Nelson Cooper was an African American man who lived in Greenville, Kentucky. Given the frequency of the name “Nelson Cooper” in the U.S. Census Records of 1860, 1870, and 1880, it was difficult to ascertain reliable, specific biographical information about him. Please check Ancestry Library for more information.
Similarly, given the commonness of Sam Bailey’s name, there is little specific information about him available in the 1870 and 1880 Census. There is, however, an 1880 Census entry for a 17-year old African American male named Sam Bailey who lived in Todd County, Kentucky, neighboring Logan County where the lynching of the two men occurred. This entry is included in the image collection below.
At the time of the lynching, the newspapers accounts agreed on just a few facts. On October 9 or 10, 1883, Cooper and Bailey were traveling by horseback on a highway near Russellville, Kentucky. They encountered Dick Winlock, a white man, and an argument ensued.

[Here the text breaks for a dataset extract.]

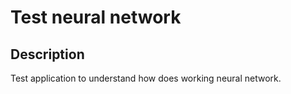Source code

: # Test neural network
## Description
Test application to understand how does working neural network.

Cooper allegedly shot and killed Winlock, and Cooper and Bailey men left the scene. The sheriff arrested the two men the next day, then brought them to the jail in Russellville. According to the Louisville Courier-Journal, word traveled fast through Russellville on the evening the men were arrested. A mob of about 60 men formed, some of whom were masked. On October 11, 1883 the mob attacked the jail and confronted the jailer, who refused to hand over the keys to the men’s jail cell. When the mob threatened to shoot the jailer, he surrendered the keys, and the mob charged in. The mob then kidnapped Cooper and Bailey, took them to the edge of Russellville, and hanged them.
Many of the white newspapers presumed the guilt of the lynching victims and supported the use of extra-legal racial, describing the lynching victims in racist language and labeling the mob as fair, quiet, and duty-bound. For example, the Muhlenberg Echo of Greenville, Kentucky, showed considerable racial bias in its description of Cooper and Bailey as “absolutely inhuman and fiendish,” while Winlock was portrayed as a harmless, inoffensive white man, who was intoxicated as he walked home from the circus. The Louisville Courier-Journal described Cooper and Bailer as “cruel murderers” who were “thirsty for human blood.” The Dansville Advocate and Owensboro Messenger wrote that “the mob was composed of good citizens.” And the Muhlenberg Echo boasted how the mob did “its work silently; rapidly, and well.”
No one was arrested or apprehended for the lynching of Nelson Cooper and Sam Bailey.